Annual Meeting Recordings are now available for purchase

307772
Where You Live Matters: Combating Asthma Morbidity by Reducing Home Environmental Triggers

142nd APHA Annual Meeting and Exposition (November 15 - November 19, 2014): http://www.apha.org/events-and-meetings/annual
Monday, November 17, 2014

Tala Schwindt, MPH , Sinai Urban Health Institute, Sinai Health System, Chicago, IL
Jessica Ramsay, MPH, AE-C , Sinai Urban Health Institute, Sinai Health Systems, Chicago, IL
Kim Artis , Sinai Urban Health Institute, Sinai Health System, Chicago, IL
Melissa Gutierrez Kapheim, MS , Sinai Urban Health Institute, Sinai Health System, Chicago, IL
Helen Margellos-Anast, MPH , Sinai Urban Health Institute, Sinai Health System, Chicago, IL
Environmental triggers are prevalent in poor, urban communities and negatively impact health outcomes for residents. With funding from the Department of Housing and Urban Development, the Sinai Urban Health Institute partnered with the Chicago Housing Authority to implement its Community Health Worker (CHW) asthma and healthy homes intervention in six public housing developments. The home-based intervention addresses asthma disparities by educating families to better manage asthma, while addressing the presence of indoor environmental exposures. These exposures, including cockroaches, rodents, mold, dust-mites, tobacco smoke, and pets, create physical stressors that can lead to airway inflammation, resulting in increased asthma morbidity. Adults enrolled in the program received four visits over six months and children received six visits over one year. A thorough home assessment was conducted at the beginning and end of the program for 60 children and 55 adults who completed the intervention. With the objective of reducing asthma triggers, CHWs helped resolve 60% of the children’s homes that had evidence of cockroaches present at baseline. Furthermore, 83% of children and 73% of adults with evidence of mold in their home at baseline no longer had mold at the end of the intervention. Forty-two percent of adult participants with evidence of tobacco smoke in their home during the baseline visit were smoke-free by their final visit. These improvements in home triggers parallel improvements in asthma severity and health resource utilization. Children realized an 83% decrease in asthma-related emergency department visits while adults saw a 44% decrease.  Daytime asthma symptoms were reduced from 4.1 in the past two weeks to 0.8 among children, and adult symptoms decreased from 5.0 to 2.0. These outcomes indicate the effectiveness of the CHW model in empowering families to reduce the presence of in-home asthma triggers, which in turn reduces asthma morbidity among those most profoundly impacted.

Learning Areas:

Advocacy for health and health education
Chronic disease management and prevention
Environmental health sciences
Implementation of health education strategies, interventions and programs

Learning Objectives:
List the key indoor environmental exposures that trigger asthma. Discuss the unique nature of the CHW model, and why it is successful at reducing asthma-related disparities associated with living conditions of poor, urban communities. Identify ways to evaluate the effectiveness of an asthma and healthy homes intervention at reducing home asthma triggers and asthma morbidity.

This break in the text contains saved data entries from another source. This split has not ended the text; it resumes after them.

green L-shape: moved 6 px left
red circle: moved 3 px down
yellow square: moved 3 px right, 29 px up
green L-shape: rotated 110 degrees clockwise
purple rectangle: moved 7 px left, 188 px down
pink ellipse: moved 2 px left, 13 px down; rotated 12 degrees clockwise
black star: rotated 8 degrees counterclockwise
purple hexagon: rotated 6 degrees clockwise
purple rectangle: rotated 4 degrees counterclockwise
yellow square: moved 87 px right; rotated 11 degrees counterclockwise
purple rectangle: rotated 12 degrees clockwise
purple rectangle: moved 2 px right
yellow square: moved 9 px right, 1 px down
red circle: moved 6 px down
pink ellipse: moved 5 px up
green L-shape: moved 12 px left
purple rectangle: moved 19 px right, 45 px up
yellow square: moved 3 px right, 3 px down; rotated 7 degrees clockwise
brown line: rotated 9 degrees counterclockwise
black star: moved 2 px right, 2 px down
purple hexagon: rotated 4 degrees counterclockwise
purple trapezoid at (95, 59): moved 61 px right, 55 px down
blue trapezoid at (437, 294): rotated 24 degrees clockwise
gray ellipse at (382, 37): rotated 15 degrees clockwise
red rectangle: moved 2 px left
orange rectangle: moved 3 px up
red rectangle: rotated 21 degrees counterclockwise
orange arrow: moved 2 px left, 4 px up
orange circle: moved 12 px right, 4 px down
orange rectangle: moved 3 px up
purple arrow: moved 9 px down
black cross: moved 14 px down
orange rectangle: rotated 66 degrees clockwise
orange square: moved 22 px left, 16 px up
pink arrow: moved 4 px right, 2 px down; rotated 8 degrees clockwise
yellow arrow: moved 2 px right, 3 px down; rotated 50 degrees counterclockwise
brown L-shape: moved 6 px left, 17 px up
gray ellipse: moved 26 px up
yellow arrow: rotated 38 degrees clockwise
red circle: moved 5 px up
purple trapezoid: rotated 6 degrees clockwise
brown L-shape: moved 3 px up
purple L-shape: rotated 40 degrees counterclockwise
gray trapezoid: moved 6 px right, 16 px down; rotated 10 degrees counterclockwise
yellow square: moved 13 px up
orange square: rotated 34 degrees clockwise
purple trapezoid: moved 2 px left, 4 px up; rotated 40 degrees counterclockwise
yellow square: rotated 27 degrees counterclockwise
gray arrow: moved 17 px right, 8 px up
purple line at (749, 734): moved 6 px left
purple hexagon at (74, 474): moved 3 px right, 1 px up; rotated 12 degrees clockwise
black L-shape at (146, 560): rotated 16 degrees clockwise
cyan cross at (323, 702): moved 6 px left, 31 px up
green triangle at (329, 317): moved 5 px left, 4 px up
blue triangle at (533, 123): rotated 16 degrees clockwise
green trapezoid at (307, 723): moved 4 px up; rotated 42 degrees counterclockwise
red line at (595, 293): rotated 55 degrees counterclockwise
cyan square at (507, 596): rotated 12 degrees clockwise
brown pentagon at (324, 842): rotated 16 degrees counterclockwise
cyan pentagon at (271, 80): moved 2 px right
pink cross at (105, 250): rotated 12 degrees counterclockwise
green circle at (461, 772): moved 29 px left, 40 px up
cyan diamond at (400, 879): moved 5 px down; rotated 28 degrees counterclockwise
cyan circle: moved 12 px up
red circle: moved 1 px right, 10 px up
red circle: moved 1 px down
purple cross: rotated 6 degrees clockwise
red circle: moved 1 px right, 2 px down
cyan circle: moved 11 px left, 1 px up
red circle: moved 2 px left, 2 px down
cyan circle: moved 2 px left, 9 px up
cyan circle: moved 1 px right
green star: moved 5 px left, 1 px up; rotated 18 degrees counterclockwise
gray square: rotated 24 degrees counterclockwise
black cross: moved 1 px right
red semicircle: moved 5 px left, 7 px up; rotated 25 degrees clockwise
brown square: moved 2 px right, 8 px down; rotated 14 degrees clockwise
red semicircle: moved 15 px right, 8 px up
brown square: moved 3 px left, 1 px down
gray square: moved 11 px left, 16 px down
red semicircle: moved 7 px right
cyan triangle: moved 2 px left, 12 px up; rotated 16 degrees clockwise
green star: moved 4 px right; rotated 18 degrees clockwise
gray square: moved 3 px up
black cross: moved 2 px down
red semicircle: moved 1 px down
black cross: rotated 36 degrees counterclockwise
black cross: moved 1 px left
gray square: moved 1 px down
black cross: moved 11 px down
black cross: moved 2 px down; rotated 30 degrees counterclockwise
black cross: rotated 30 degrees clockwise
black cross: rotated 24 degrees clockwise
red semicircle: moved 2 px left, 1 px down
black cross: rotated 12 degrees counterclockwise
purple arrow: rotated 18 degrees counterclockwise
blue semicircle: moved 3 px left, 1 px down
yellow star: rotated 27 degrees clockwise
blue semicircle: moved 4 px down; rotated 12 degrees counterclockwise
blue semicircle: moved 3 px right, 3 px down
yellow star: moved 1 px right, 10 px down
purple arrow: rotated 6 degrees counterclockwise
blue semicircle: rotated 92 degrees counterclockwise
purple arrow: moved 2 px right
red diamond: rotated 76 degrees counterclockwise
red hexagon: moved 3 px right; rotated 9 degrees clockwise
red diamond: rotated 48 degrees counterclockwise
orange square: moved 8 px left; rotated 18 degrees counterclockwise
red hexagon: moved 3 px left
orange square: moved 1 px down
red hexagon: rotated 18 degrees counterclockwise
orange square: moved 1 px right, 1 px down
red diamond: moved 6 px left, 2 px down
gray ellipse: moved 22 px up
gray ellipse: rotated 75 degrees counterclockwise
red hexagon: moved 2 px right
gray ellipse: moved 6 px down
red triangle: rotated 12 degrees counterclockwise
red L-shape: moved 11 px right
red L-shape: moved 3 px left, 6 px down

Keyword(s): Asthma, Air Pollution & Respiratory Health

Presenting author's disclosure statement:

Qualified on the content I am responsible for because: I'm the evaluator for the asthma interventions at the Sinai Urban Health Institute (SUHI) and analyzed the environmental and outcomes data for this abstract. In general, I lead statistical analysis activites for reports, manuscripts and grants as well as direct process and outcome evaluation for ongoing asthma programs at SUHI. I am also presently the Research Director on a CHW asthma and healthy homes program recently funded by the Department of Housing and Urban Development.
Any relevant financial relationships? No

I agree to comply with the American Public Health Association Conflict of Interest and Commercial Support Guidelines, and to disclose to the participants any off-label or experimental uses of a commercial product or service discussed in my presentation.